La fête des cloches ! Chaque jour que Dieu fait, vous répondront les cyniques et les populistes. Franchement, il n’y a pas de quoi rire. Aujourd’hui c’est Pâques, voyez-vous, c’est grave. Important. Mystique. Au moins. Bien sûr, c’est pour beaucoup l’occasion de ne rien faire, tout en se rendant vaguement malade en mangeant du chocolat. Mais sinon, c’est dramatique, au sens spectaculaire du terme. Oui, c’est dramatique. C’est Pâques. La fête des cloches. Un moment clef.


Au loin le gong retentit. Les oiseaux en crissent comme des sirènes. Un rouage en est bloqué. Un rouage en est rouillé. C’est grave, voyez-vous. Lents, majestueux, éphémères et immémoriaux, les nuages lourds glissent à l’horizon. Dramatique, je vous dis. C’est Pâques. Il est quinze heures. Une flaque scintille sur le toit en face. Une mare sur le moi, c’est un coup à prendre froid. Sauf si c’est un toit en béton, usé, désarmé. Et si par malheur, c’est le jour de Pâques, la flaque, sur le toi, un coup, pour sûr, à prendre foi.

*CONSIGNES:*
**A.** D'après le texte sur Pâques, quelle heure est-il ?
**B.** Recopiez le passage du texte sur Pâques en commençant à « La fête des cloches ! » et en terminant à « Un moment clef. ».
Les lignes ci-dessous forment un matériau indépendant du texte.

*LIGNES DE DONNÉES:*
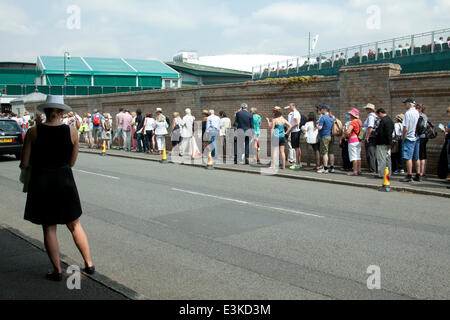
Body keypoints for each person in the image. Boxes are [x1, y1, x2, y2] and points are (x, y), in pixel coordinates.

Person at [20, 95, 95, 281]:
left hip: (42, 181)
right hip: (64, 180)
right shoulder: (72, 132)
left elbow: (25, 162)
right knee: (74, 224)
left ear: (45, 112)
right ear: (62, 112)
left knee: (49, 227)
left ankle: (57, 271)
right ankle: (89, 264)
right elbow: (71, 162)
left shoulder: (33, 132)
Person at [401, 98, 421, 182]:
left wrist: (403, 137)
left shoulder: (408, 113)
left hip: (409, 137)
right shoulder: (417, 112)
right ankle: (418, 174)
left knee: (408, 157)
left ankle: (409, 175)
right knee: (416, 157)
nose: (405, 105)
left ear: (409, 104)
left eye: (405, 104)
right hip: (416, 137)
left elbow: (405, 128)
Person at [375, 109, 394, 178]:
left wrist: (376, 130)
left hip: (381, 142)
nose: (378, 116)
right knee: (388, 158)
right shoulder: (390, 120)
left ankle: (382, 174)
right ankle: (388, 173)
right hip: (388, 142)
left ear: (380, 113)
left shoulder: (383, 121)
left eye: (378, 114)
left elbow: (380, 132)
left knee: (381, 159)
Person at [317, 105, 335, 174]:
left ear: (324, 110)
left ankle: (325, 168)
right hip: (331, 136)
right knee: (331, 152)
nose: (320, 110)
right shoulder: (332, 117)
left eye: (321, 109)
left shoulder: (323, 117)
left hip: (324, 136)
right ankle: (332, 168)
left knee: (324, 153)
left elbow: (320, 128)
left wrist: (317, 126)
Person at [344, 108, 362, 176]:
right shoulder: (359, 121)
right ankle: (359, 170)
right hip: (358, 140)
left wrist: (346, 134)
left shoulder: (353, 122)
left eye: (351, 114)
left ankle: (355, 171)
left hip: (352, 140)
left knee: (354, 156)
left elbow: (348, 131)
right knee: (358, 156)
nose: (350, 115)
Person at [363, 103, 378, 174]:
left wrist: (367, 136)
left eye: (367, 109)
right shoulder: (375, 116)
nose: (366, 110)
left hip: (371, 137)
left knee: (370, 153)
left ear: (369, 110)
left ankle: (372, 168)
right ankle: (373, 167)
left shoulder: (371, 117)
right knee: (373, 153)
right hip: (373, 137)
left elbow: (370, 127)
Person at [287, 103, 302, 170]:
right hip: (296, 131)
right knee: (297, 148)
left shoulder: (295, 113)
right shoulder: (296, 112)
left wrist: (290, 128)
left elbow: (297, 123)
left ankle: (297, 164)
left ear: (293, 106)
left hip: (295, 131)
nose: (289, 107)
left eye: (290, 106)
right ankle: (298, 163)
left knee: (296, 148)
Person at [417, 104, 429, 178]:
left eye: (417, 108)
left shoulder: (420, 116)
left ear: (420, 109)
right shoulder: (425, 116)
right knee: (423, 154)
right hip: (425, 137)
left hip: (421, 136)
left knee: (421, 154)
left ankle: (421, 172)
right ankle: (423, 171)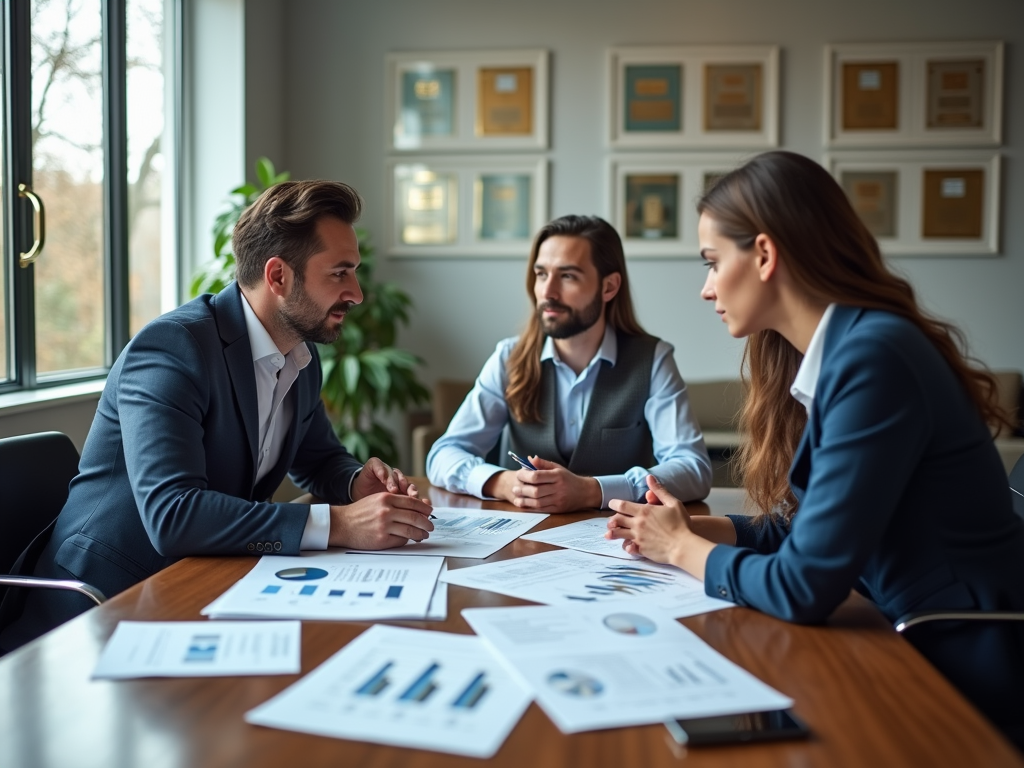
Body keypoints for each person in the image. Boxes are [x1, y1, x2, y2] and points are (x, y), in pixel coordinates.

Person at [605, 151, 1024, 748]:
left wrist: (680, 548)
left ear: (766, 255)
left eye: (712, 261)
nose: (705, 288)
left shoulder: (874, 359)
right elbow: (812, 538)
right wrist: (693, 528)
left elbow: (805, 585)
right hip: (894, 628)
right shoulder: (846, 351)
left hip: (956, 656)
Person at [0, 180, 433, 652]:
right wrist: (343, 524)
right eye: (340, 273)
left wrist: (354, 483)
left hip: (205, 580)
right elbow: (173, 515)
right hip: (104, 603)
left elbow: (318, 458)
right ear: (279, 276)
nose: (357, 292)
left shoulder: (300, 356)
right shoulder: (171, 349)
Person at [427, 214, 712, 513]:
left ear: (609, 287)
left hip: (617, 540)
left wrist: (593, 491)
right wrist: (503, 482)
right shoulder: (508, 357)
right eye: (541, 275)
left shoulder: (653, 360)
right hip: (522, 543)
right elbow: (443, 455)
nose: (548, 292)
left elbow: (694, 470)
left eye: (568, 276)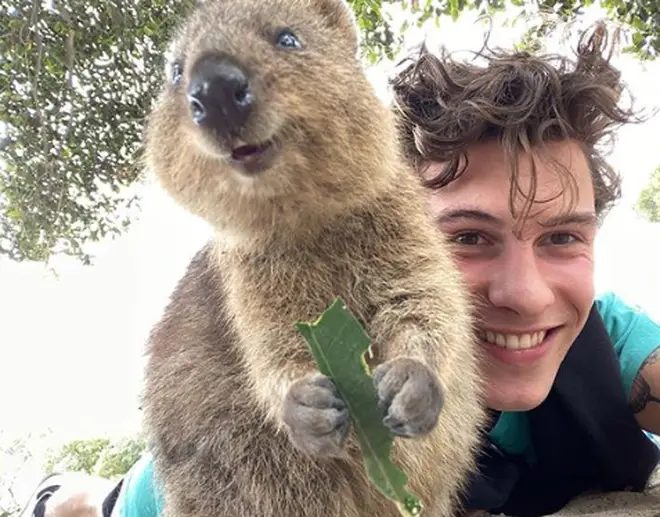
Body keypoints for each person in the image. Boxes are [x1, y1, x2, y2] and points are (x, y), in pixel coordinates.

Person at [21, 19, 660, 517]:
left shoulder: (606, 340)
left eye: (561, 237)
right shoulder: (303, 296)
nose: (524, 294)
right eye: (467, 237)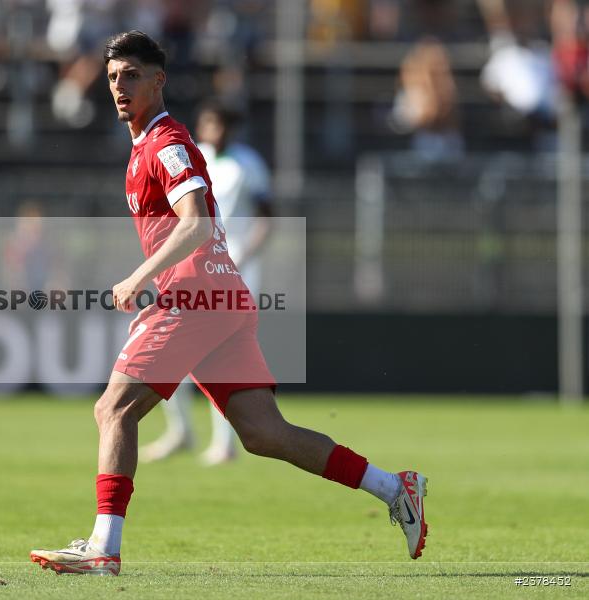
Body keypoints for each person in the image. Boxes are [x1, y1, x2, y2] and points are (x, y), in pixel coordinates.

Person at [29, 30, 428, 577]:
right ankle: (393, 487)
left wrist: (140, 276)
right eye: (114, 77)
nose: (120, 87)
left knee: (114, 409)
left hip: (193, 294)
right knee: (265, 434)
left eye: (132, 76)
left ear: (159, 80)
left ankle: (103, 545)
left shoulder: (166, 142)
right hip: (221, 295)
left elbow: (196, 224)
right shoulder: (147, 142)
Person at [139, 101, 273, 466]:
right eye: (207, 122)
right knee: (173, 351)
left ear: (230, 127)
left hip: (234, 271)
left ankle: (223, 442)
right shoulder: (193, 158)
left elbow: (266, 217)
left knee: (222, 357)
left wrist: (246, 254)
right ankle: (181, 430)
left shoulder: (248, 164)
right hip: (193, 270)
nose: (212, 129)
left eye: (217, 123)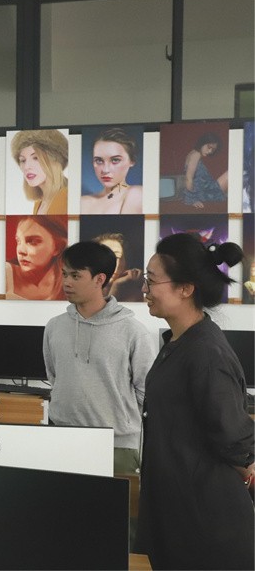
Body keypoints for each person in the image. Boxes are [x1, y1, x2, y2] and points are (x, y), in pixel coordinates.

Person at [135, 233, 253, 569]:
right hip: (179, 507)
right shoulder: (179, 342)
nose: (144, 289)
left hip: (205, 520)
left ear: (186, 288)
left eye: (151, 280)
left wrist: (249, 464)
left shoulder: (205, 352)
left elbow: (232, 434)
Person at [43, 242, 156, 545]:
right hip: (63, 441)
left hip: (117, 446)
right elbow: (54, 376)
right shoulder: (54, 327)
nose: (66, 282)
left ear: (100, 279)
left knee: (117, 530)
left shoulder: (133, 331)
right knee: (64, 526)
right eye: (64, 274)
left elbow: (147, 392)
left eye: (75, 275)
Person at [80, 128, 143, 214]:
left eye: (115, 160)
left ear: (132, 161)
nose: (105, 170)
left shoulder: (136, 194)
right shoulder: (83, 202)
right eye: (99, 160)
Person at [5, 215, 67, 300]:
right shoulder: (3, 274)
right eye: (18, 241)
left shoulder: (68, 284)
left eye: (33, 242)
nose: (20, 250)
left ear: (57, 248)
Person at [11, 130, 69, 215]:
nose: (26, 167)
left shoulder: (68, 198)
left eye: (36, 158)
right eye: (23, 160)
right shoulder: (39, 203)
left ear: (55, 161)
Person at [182, 132, 228, 209]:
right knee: (230, 173)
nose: (210, 151)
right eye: (209, 147)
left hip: (207, 189)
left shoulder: (194, 153)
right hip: (205, 193)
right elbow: (188, 178)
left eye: (213, 149)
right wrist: (192, 200)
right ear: (202, 143)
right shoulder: (195, 155)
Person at [94, 232, 144, 303]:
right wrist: (116, 287)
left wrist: (117, 285)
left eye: (118, 257)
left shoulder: (134, 296)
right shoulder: (83, 291)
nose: (115, 263)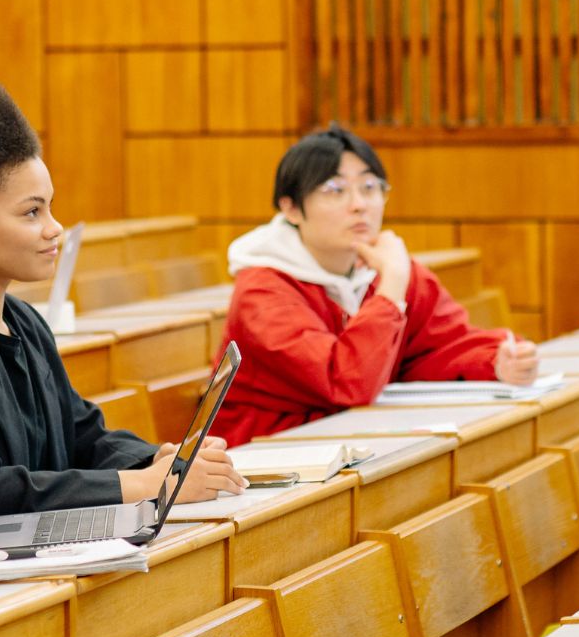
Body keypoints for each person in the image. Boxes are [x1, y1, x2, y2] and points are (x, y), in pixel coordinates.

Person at [0, 77, 243, 546]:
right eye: (31, 212)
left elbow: (84, 436)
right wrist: (142, 485)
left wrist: (161, 461)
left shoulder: (25, 323)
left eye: (50, 208)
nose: (54, 228)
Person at [213, 124, 538, 444]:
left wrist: (495, 360)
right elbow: (346, 382)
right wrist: (391, 287)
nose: (359, 204)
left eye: (370, 187)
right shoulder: (263, 291)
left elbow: (434, 350)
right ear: (292, 209)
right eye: (335, 190)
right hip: (269, 453)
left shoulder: (386, 270)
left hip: (347, 440)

*CORRIGÉ:*
**A.** Il est quinze heures.

**B.**
La fête des cloches ! Chaque jour que Dieu fait, vous répondront les cyniques et les populistes. Franchement, il n’y a pas de quoi rire. Aujourd’hui c’est Pâques, voyez-vous, c’est grave. Important. Mystique. Au moins. Bien sûr, c’est pour beaucoup l’occasion de ne rien faire, tout en se rendant vaguement malade en mangeant du chocolat. Mais sinon, c’est dramatique, au sens spectaculaire du terme. Oui, c’est dramatique. C’est Pâques. La fête des cloches. Un moment clef.